As we get deeper into the festive season, we’re all treating ourselves to more and more yeast, barley and wheat centred food (and drink!). Warm pastries, baked goods and the occasional beer are all to be expected this winter season, but for those with unknown intolerances or allergies to these foods, it can become a minefield.
Common foods that we all enjoy around Christmas such as; cakes, pastries, and many alcoholic drinks all contain yeast. Beer is primarily made from yeast, hops, barley and water. So, this time of year, when we’re all celebrating at family parties, we’re at a much-heightened risk of developing symptoms from our diet.
It’s important to understand that yeast, wheat and barley allergies aren’t the same as coeliac disease (AKA’ gluten intolerance’). Coeliac disease is often confused with yeast or gluten allergies. Gluten intolerance is an autoimmune disease, as opposed to an allergy. Gluten is a mixture of proteins, found in grains such as wheat, rye, and barley, that’s often added to processed foods as well. While a yeast allergy is an immune response to yeast only and not a catch-all autoimmune disease caused by the protein gluten.

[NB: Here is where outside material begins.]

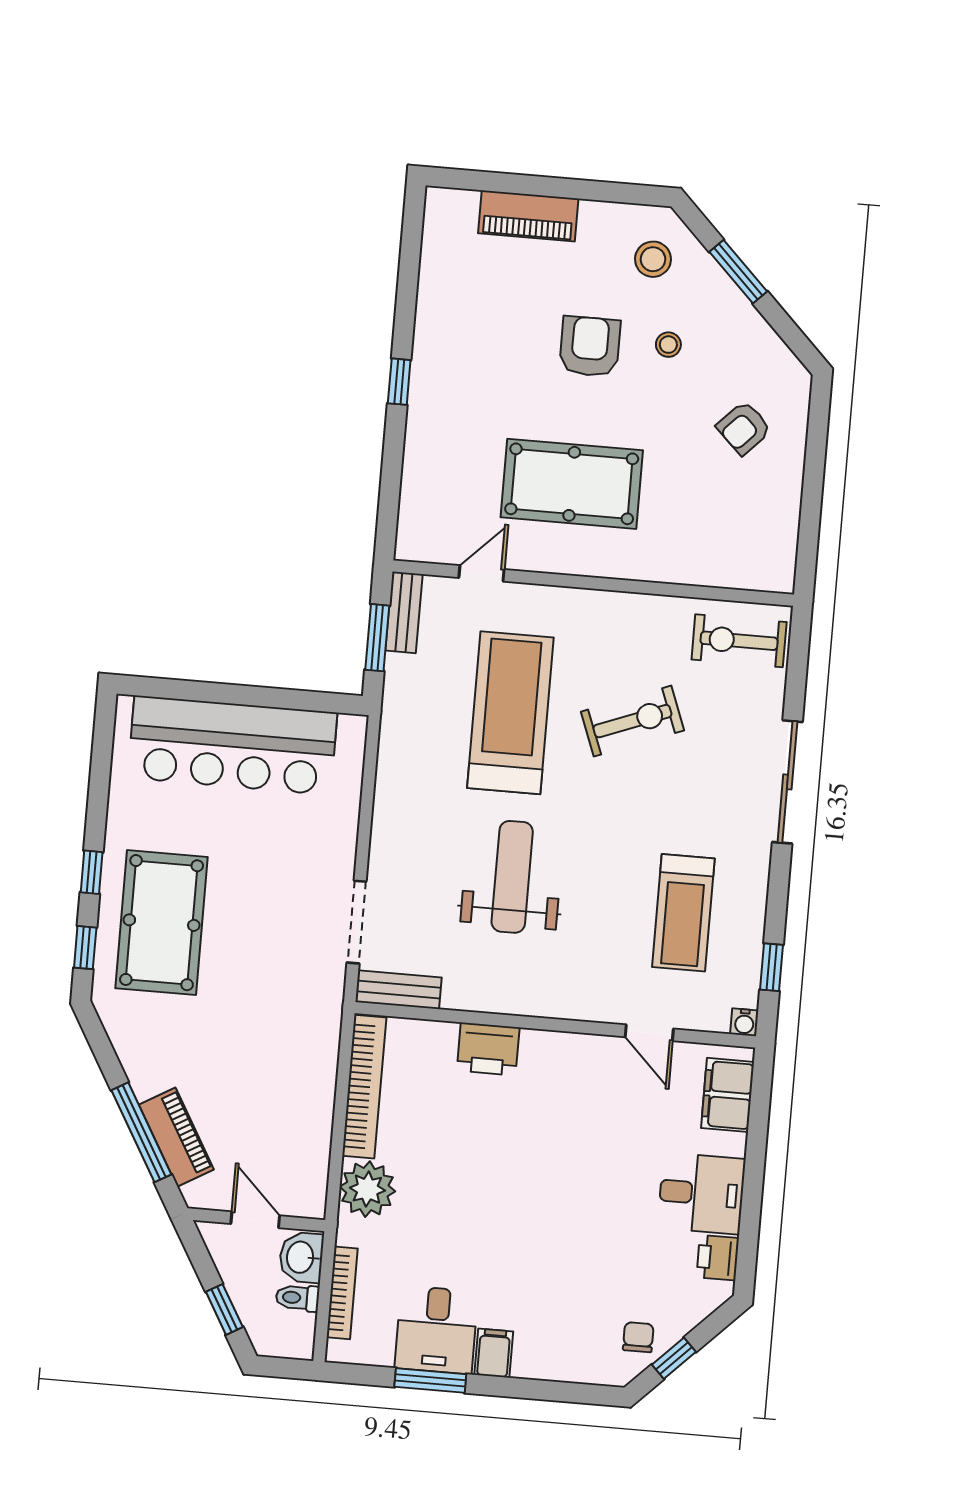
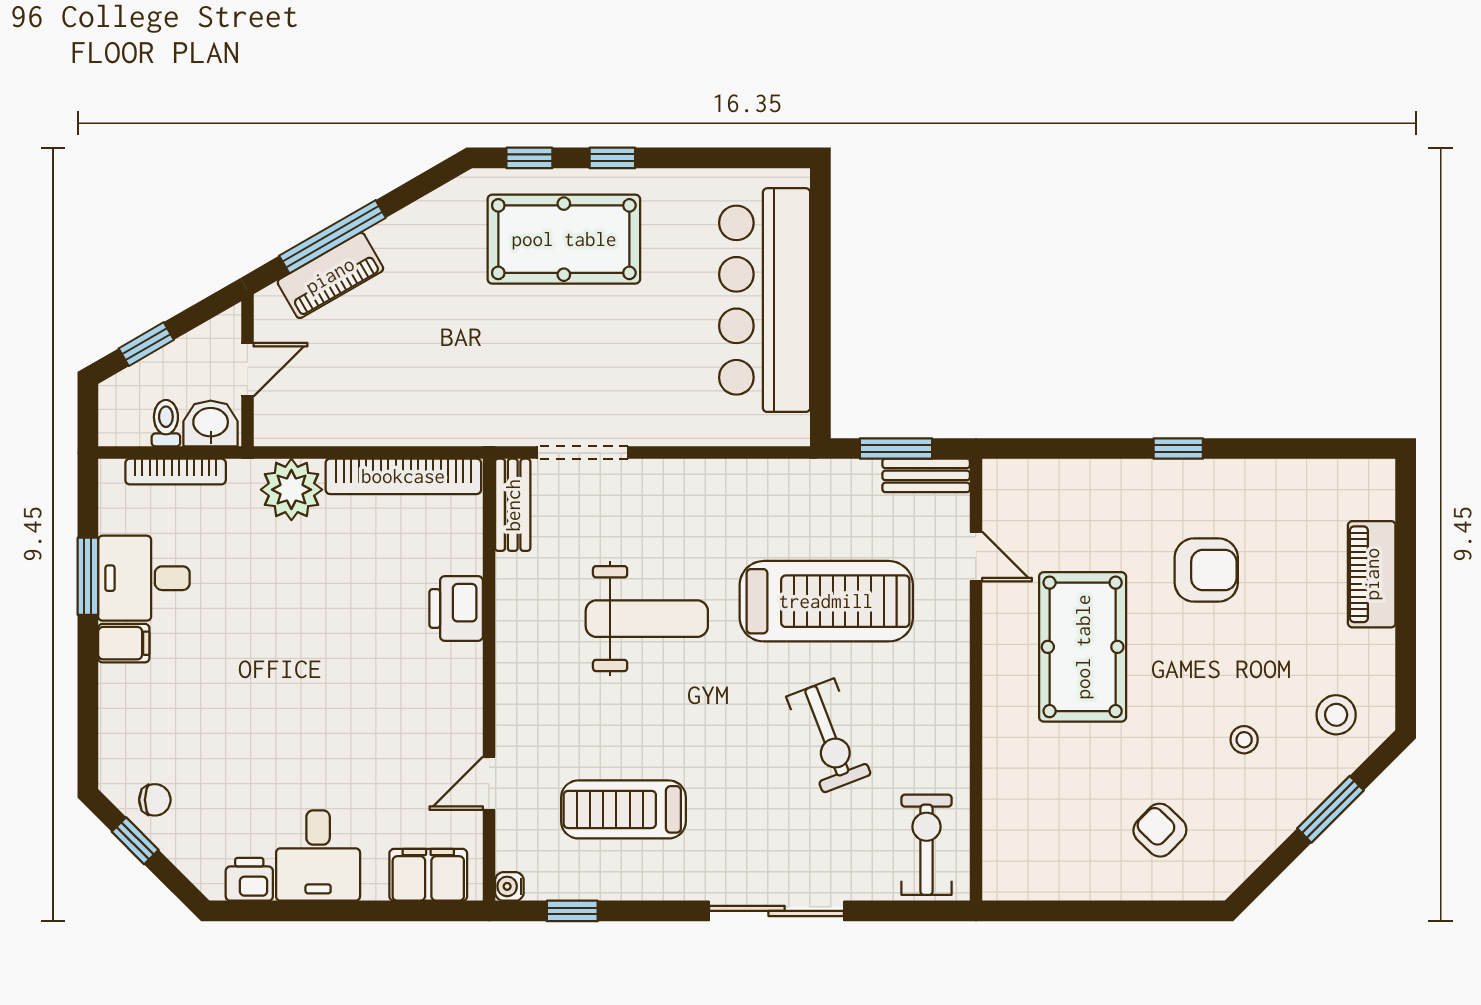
armchair: (590, 346) -> (1206, 570), moved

Symptoms of yeast, wheat or barley allergies can vary from person to person, but can include the following:
- abdominal swelling
- breathing difficulties
- joint pain
If you notice these symptoms quickly after or immediately upon consuming foods containing these allergens, then it’s a good idea to get tested. An allergy test can determine which ingredient is causing your adverse reaction.
Intolerances to these same substances will manifest themselves quite differently. Intolerance symptoms can include:
- Abdominal discomfort
- Skin Rashes / Eczema
Which foods contain Yeast, Barley or Wheat?
Yeast, barley and wheat are all very common. There are a lot of foods in the typical western diet that contain them. Such as;
- Aged meats and olives
- Alcohol, especially beer, wine, and ciders
- Buttermilk, synthetic cream, and yoghurt
- Fermented foods such as ripe cheeses and sauerkraut
- Premade stocks, stock cubes, and gravies
- Baked goods, such as bread, muffins, biscuits, croissants, or cinnamon rolls
- Protein bars
- Bread, pastries and doughnuts
- Fried, breaded chicken, fish and other deep-fried foods
- Even in some crisps, ice creams and chocolate recipes!
It doesn’t hurt to get tested for intolerances and allergies before going all out in enjoying this festive season. It’s much better to be prepared and aware of any foods that don’t agree with your than to find out once it’s too late and have it ruin your holidays.